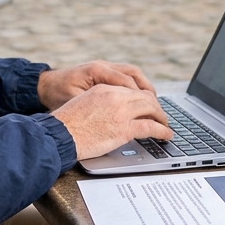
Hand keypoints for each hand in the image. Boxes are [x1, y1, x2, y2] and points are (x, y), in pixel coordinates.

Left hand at [37, 61, 155, 109]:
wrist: (43, 86)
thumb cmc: (56, 96)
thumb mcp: (75, 104)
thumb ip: (96, 109)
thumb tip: (117, 119)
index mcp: (97, 71)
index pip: (127, 82)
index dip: (142, 98)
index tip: (152, 113)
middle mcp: (103, 65)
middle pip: (134, 75)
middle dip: (148, 92)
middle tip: (158, 110)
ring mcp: (104, 67)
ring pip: (133, 73)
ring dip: (144, 88)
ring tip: (154, 105)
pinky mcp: (103, 72)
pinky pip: (126, 76)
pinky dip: (136, 87)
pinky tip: (140, 100)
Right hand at [52, 84, 172, 160]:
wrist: (59, 134)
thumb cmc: (65, 125)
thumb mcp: (83, 105)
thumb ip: (100, 105)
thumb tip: (110, 115)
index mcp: (104, 89)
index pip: (131, 90)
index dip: (144, 99)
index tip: (148, 107)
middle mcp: (115, 96)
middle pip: (145, 97)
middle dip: (156, 107)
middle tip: (161, 117)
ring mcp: (121, 111)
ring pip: (152, 109)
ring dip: (162, 118)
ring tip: (166, 126)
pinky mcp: (124, 128)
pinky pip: (151, 127)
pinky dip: (162, 131)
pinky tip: (166, 135)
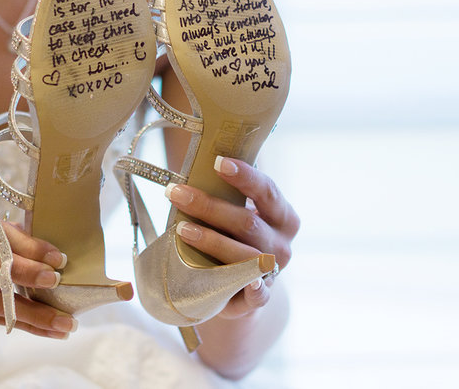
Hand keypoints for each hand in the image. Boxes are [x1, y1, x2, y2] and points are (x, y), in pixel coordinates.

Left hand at [165, 156, 299, 318]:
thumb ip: (226, 196)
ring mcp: (273, 272)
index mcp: (282, 217)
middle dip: (209, 206)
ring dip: (211, 241)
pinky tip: (245, 281)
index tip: (218, 162)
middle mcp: (282, 243)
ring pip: (244, 254)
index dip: (245, 176)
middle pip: (247, 221)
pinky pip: (260, 294)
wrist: (236, 289)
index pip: (266, 190)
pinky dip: (254, 287)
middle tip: (176, 192)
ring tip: (180, 229)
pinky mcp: (261, 297)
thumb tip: (196, 169)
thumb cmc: (232, 239)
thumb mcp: (235, 216)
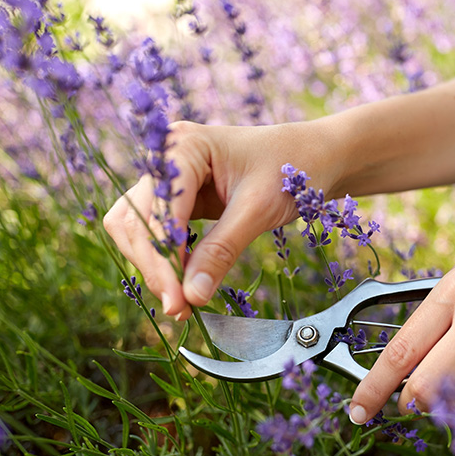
-----
__Aim of the task__: Please repeat all of the data exactly, excluding images.

__Response__:
Hand keypoints for each hand in the image. Boxes are [x1, y1, x2, y2] and points are (x, y), in pixel coordinates.

Left hand at [37, 61, 155, 109]:
wrist: (43, 86)
thumb cmc: (56, 96)
thumb mcp: (75, 104)
thumb ip: (96, 109)
thumb tip: (117, 119)
index mcp: (97, 71)
index pip: (127, 82)
index dip: (142, 98)
index tip: (152, 113)
middle mcp: (103, 65)
middle pip: (134, 75)
middle dip: (148, 92)
middle tip: (158, 110)
ring mcp: (104, 67)
ring pip: (133, 73)
ring dip: (144, 88)
ring tip: (154, 105)
pinky mcp: (103, 72)
pinky pip: (126, 76)
pinky dip: (136, 87)
pinky tip: (140, 100)
Right hand at [52, 84, 172, 160]:
wrist: (59, 134)
thumb cmc: (65, 125)
thumb mcp: (83, 105)
thumb ip: (100, 105)
thumb tip: (110, 115)
index mcp: (104, 89)
index pip: (131, 90)
index dip: (144, 99)
index tip: (148, 107)
middle mcp: (115, 96)
middle pip: (145, 97)
middle dip: (156, 107)
middle tip: (161, 117)
ring mcp: (121, 111)
ring pip: (152, 109)
ring dip: (162, 118)
ring tip: (166, 126)
pinky mcp: (124, 128)
pinky pip: (151, 127)
pinky dip: (162, 131)
pinky tip: (166, 135)
Hand keypoints for each hand in the image. Boxes are [x1, y1, x2, y2] and points are (x, y), in pixel coordinates.

Left hand at [165, 156, 299, 318]:
thumb ip: (226, 196)
ring mcp: (273, 272)
index mcp: (282, 217)
middle dip: (209, 206)
ring dip: (211, 241)
pinky tip: (245, 281)
index tip: (218, 162)
middle mcp: (282, 243)
ring pip: (244, 254)
index dip: (245, 176)
middle pip: (247, 221)
pinky pip: (260, 294)
wrist: (236, 289)
index pip: (266, 190)
pinky dip: (254, 287)
middle tip: (176, 192)
ring tip: (180, 229)
pinky mcp: (261, 297)
thumb tip: (196, 169)
thumb cmc: (232, 239)
thumb mcp: (235, 216)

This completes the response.